*ABOUT THIS TASK*. Retype, word for word, every line from the one holding "middle dip: (297, 190)" through the one holding "thumb tip: (416, 35)" in the entries below, both included, and only those lines.

*SUPPLIED RECORDS*.
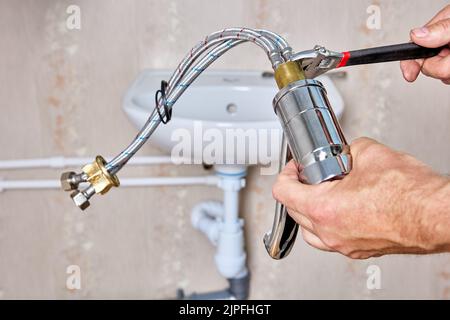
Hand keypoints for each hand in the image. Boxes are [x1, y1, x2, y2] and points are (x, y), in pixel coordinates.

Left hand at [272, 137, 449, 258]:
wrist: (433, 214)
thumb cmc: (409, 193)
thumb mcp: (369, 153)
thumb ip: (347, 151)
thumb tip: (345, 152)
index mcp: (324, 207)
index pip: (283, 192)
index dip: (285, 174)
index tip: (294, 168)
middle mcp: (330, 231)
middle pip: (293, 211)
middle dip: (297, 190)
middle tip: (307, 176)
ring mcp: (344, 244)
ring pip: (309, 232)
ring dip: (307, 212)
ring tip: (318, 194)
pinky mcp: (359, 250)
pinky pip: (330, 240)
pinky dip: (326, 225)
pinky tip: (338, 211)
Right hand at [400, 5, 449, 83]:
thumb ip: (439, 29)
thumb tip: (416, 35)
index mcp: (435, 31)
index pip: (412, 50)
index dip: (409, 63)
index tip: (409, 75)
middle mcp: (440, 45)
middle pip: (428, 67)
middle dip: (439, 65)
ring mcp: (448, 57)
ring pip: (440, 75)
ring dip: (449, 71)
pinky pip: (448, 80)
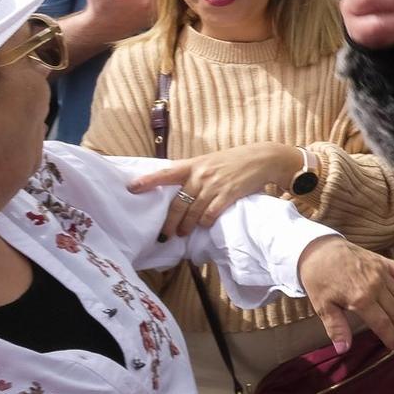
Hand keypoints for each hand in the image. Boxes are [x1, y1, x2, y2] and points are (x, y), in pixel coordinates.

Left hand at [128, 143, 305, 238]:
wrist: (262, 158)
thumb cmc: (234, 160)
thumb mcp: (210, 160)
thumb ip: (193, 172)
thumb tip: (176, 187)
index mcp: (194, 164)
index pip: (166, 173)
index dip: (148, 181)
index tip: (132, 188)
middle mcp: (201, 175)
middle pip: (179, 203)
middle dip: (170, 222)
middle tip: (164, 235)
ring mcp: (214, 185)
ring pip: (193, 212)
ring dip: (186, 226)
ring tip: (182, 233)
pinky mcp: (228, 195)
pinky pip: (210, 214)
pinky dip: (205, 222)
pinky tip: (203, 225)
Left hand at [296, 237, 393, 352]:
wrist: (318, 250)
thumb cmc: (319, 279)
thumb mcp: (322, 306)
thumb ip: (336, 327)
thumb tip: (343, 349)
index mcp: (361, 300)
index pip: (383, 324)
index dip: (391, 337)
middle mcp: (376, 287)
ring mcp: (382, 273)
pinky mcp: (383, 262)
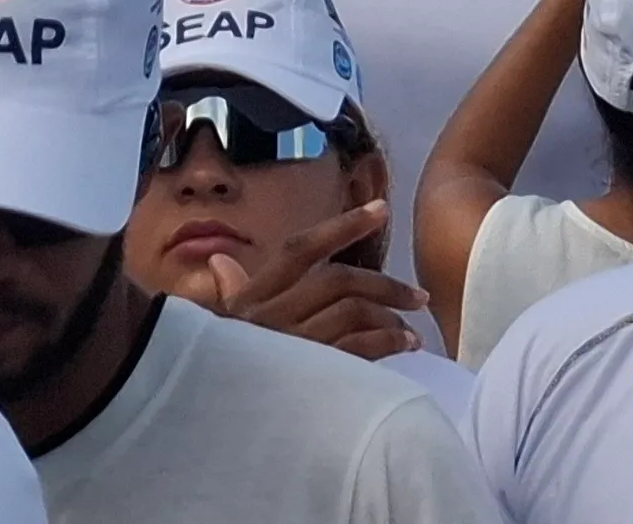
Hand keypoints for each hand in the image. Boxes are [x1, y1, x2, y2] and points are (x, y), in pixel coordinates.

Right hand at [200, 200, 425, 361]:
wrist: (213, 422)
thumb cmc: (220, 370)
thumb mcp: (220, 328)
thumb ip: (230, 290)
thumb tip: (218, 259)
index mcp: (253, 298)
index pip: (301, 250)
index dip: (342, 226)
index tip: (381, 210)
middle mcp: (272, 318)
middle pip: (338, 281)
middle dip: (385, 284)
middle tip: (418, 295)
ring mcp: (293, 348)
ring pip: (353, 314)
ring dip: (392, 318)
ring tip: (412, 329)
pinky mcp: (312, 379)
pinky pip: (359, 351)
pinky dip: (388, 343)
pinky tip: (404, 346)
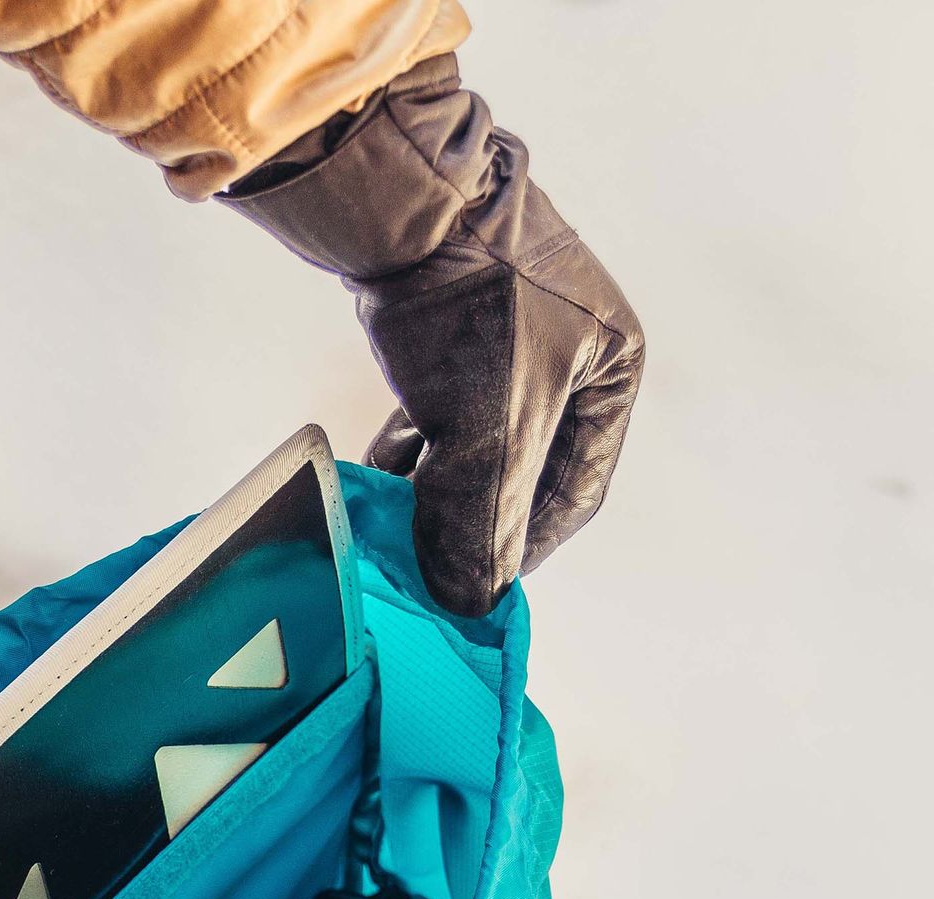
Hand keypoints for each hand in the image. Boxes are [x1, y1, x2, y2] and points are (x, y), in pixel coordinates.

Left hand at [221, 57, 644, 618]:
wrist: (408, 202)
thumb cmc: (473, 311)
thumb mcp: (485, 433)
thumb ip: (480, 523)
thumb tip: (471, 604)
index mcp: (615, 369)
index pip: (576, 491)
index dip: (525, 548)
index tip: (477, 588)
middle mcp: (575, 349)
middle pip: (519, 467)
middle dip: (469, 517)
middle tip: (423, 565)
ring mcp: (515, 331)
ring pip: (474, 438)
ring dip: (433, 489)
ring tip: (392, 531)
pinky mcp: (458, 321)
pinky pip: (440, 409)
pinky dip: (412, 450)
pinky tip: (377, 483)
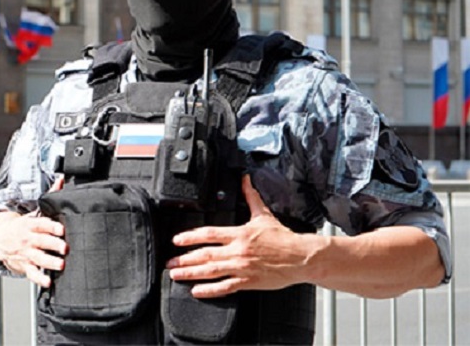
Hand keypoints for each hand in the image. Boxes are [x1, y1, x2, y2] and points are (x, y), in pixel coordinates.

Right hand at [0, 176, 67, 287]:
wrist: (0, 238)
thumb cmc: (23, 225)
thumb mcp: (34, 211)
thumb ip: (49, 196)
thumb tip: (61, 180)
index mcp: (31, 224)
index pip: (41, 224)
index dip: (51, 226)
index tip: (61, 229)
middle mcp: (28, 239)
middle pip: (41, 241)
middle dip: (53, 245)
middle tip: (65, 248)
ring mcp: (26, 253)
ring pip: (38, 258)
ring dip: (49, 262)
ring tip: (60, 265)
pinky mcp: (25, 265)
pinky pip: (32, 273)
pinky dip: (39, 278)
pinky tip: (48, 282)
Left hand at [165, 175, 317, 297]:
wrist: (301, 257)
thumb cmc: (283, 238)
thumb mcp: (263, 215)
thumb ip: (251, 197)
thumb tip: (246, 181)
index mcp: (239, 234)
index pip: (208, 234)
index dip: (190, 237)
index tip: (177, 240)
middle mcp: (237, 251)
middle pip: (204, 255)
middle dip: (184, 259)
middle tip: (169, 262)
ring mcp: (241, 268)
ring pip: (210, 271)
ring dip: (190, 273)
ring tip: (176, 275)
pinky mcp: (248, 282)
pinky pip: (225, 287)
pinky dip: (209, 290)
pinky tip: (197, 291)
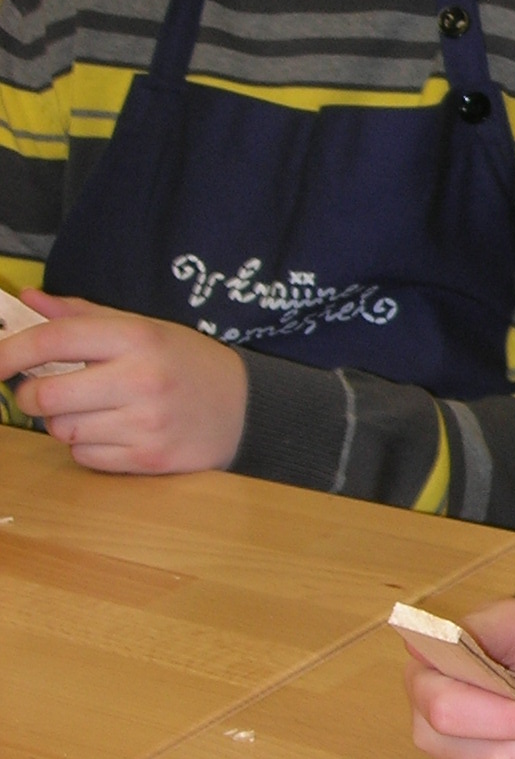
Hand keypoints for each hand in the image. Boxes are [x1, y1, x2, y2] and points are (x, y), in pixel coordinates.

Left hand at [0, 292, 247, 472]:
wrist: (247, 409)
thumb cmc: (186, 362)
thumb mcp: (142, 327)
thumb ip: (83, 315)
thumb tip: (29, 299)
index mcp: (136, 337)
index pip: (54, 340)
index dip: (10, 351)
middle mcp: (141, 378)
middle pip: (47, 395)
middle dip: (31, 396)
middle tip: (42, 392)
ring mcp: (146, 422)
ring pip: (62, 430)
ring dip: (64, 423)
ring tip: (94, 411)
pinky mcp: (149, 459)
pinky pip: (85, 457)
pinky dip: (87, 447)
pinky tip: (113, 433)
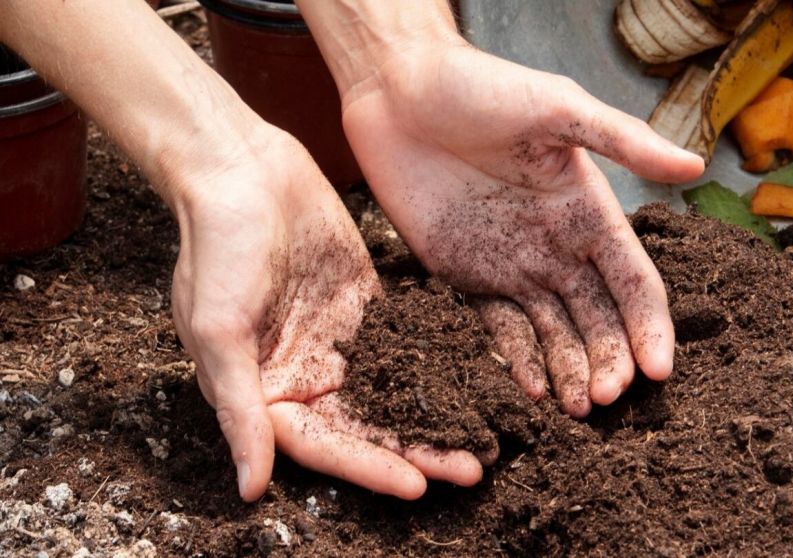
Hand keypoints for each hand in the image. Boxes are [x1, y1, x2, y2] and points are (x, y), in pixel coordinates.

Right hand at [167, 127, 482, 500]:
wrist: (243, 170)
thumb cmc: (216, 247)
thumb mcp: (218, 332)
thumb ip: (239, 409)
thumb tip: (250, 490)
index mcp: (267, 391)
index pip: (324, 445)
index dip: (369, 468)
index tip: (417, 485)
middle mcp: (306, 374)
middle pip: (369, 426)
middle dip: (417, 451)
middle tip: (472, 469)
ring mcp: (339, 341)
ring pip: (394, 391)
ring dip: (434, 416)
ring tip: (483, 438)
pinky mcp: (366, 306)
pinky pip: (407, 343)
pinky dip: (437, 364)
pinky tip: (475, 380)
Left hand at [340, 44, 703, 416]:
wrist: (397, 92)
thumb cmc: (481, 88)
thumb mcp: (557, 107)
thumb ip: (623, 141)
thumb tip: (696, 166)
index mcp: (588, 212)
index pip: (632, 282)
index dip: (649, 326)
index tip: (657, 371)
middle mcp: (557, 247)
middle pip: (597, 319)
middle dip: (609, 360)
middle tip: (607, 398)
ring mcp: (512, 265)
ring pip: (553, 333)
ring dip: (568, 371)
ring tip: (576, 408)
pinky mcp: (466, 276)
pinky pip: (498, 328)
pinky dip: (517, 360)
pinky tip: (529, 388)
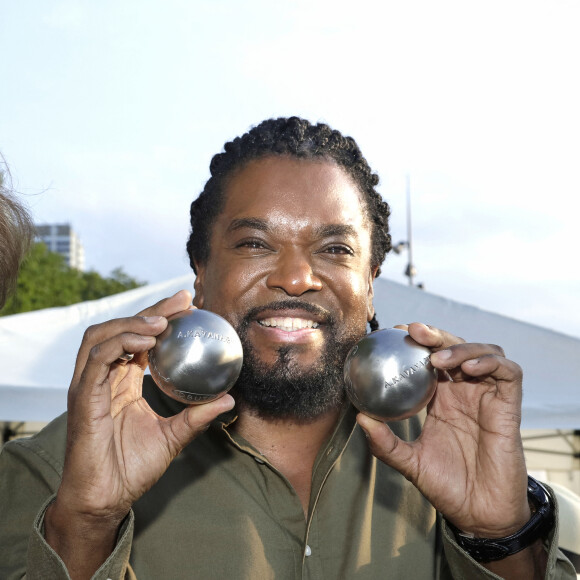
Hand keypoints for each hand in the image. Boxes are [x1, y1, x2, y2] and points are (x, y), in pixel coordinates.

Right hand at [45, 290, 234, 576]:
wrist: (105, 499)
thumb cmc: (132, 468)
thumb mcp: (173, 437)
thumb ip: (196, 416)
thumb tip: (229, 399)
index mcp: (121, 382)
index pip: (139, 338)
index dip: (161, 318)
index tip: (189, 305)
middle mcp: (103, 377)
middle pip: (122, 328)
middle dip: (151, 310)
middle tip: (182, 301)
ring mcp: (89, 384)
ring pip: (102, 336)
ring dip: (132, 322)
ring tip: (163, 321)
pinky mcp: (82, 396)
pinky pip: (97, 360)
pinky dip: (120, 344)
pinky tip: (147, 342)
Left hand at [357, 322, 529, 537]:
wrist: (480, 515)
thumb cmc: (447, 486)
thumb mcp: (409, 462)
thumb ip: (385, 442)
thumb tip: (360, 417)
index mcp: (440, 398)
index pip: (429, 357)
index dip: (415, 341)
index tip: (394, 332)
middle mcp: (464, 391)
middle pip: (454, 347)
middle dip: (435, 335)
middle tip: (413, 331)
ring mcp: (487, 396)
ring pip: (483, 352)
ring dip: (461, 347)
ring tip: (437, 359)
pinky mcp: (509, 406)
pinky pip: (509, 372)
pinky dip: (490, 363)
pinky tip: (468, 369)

*SOLUTION FOR THIS EXERCISE*.
middle dip: (297, 190)
middle tip: (307, 176)
ring mcp: (344, 244)
ring pip: (309, 232)
ring dip: (307, 212)
ring tip: (318, 194)
pinky mcp: (359, 250)
pinky pip: (330, 240)
pinky dip: (326, 225)
pinky tip: (338, 211)
Right hand at [400, 5, 449, 83]:
thumb ip: (439, 29)
thumb tip: (416, 35)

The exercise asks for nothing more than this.